• TEXT BLOCK:
I set allowlist entries to expire by default. A value that's safe today might be dangerous tomorrow if it gets promoted from a test key to production.

Real Numbers

I've been running this interceptor in production across four different agent workflows for three weeks now. Here's what I've seen:

| Metric | Count | Notes | |--------|-------|-------| | Total agent outputs scanned | 14,832 | Across commit, PR, chat, and tool channels | | Detections triggered | 247 | Before false positive filtering | | True positives (actual secrets) | 43 | After context-aware filtering | | Blocked outputs | 12 | High-confidence, would have leaked | | Redacted outputs | 31 | Medium-confidence, sanitized and released | | False positive rate (post-filter) | 3.2% | Down from 82% pre-filter |

Forty-three times in three weeks. That's roughly twice a day that an agent tried to include a real secret in its output. Twelve of those would have been catastrophic, things like database passwords in PR descriptions and AWS keys in commit messages.

The pre-filter false positive rate of 82% is why you can't just ship regex patterns and call it done. Without the context-aware filtering layer, you'd block so much legitimate output that engineers would disable the system within a day.

What I'd Do Differently

If I were starting over, I'd build the reference detector first and skip the entropy detector initially. Reference checking against your actual secrets gives you 0.99 confidence with zero false positives. It handles 80% of the risk. Entropy detection is a nice safety net for secrets you don't know about, but the false positive management overhead is significant.

• WHAT TO DO:
1. How long has the interceptor been running in production, according to the secret-detection post?
2. Rewrite the passage of the secret-detection post between "I set allowlist" and "key to production.", inclusive, with "dangerous" replaced by "unsafe".

• DATA BELOW:
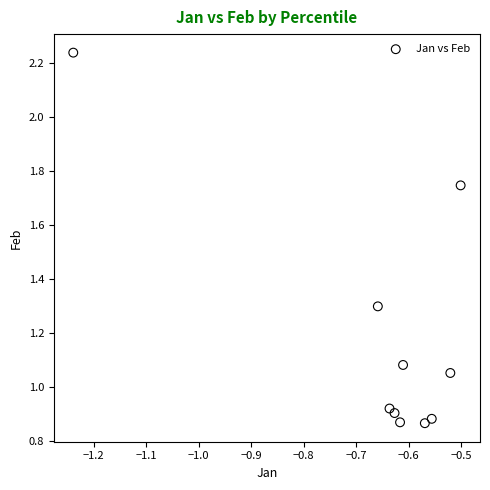

What is the average Y value?

1.2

• SOLUTIONS BY TASK:
1. Three weeks, across four different agent workflows.

2.
I set allowlist entries to expire by default. A value that's safe today might be unsafe tomorrow if it gets promoted from a test key to production.